Everything is made up of smaller pieces while also being a part of something greater than itself. Think atoms, molecules, elements, chemicals etc. in greater amounts until you reach the entire Universe - then apply that to anything you can imagine. These structures are called holons.

Everything changes in a similar pattern like ripples in a pond. This applies particularly to the evolution of morality as described by Clare Graves and further examined by Don Beck. To get this imagine the evolution of a caveman to Gandhi and for bonus points find yourself somewhere on that line.

Everything absolutely must change in order to thrive and survive. The development or evolution of things is mandatory and unavoidable. It's pretty much change or die.

In practical application, this concept can helps explain why some cultures have a belief system based on magic and superstition, while others have more legalistic culture and others embrace a more universal worldview.

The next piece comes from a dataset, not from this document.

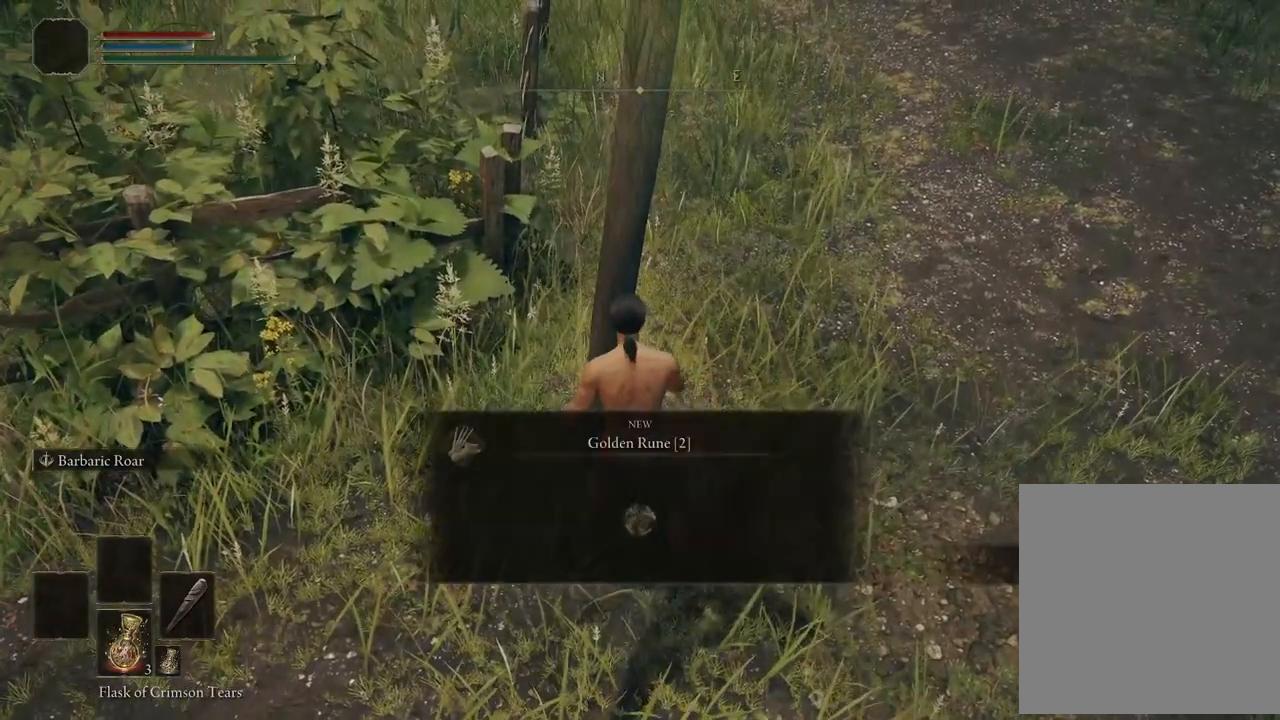
{"buttons": [], "left_stick": "center", "right_stick": "right", "events": [[483, "right_stick", "right"]]}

It also explains why children believe in fairy tales, teens are obsessed with their identity, and seniors do so much volunteer work. Their worldview expands as they grow older, and new understanding leads to newer understanding. It's only natural, and accepting this can lead to a better life.

So my current perspective includes what I wrote in my book, but the words seem so naive as I read them now. I am tempted to write another book to clarify, but I probably won't. It can serve as a historical marker for me and perhaps be a guide for others as they follow the path I have already tread.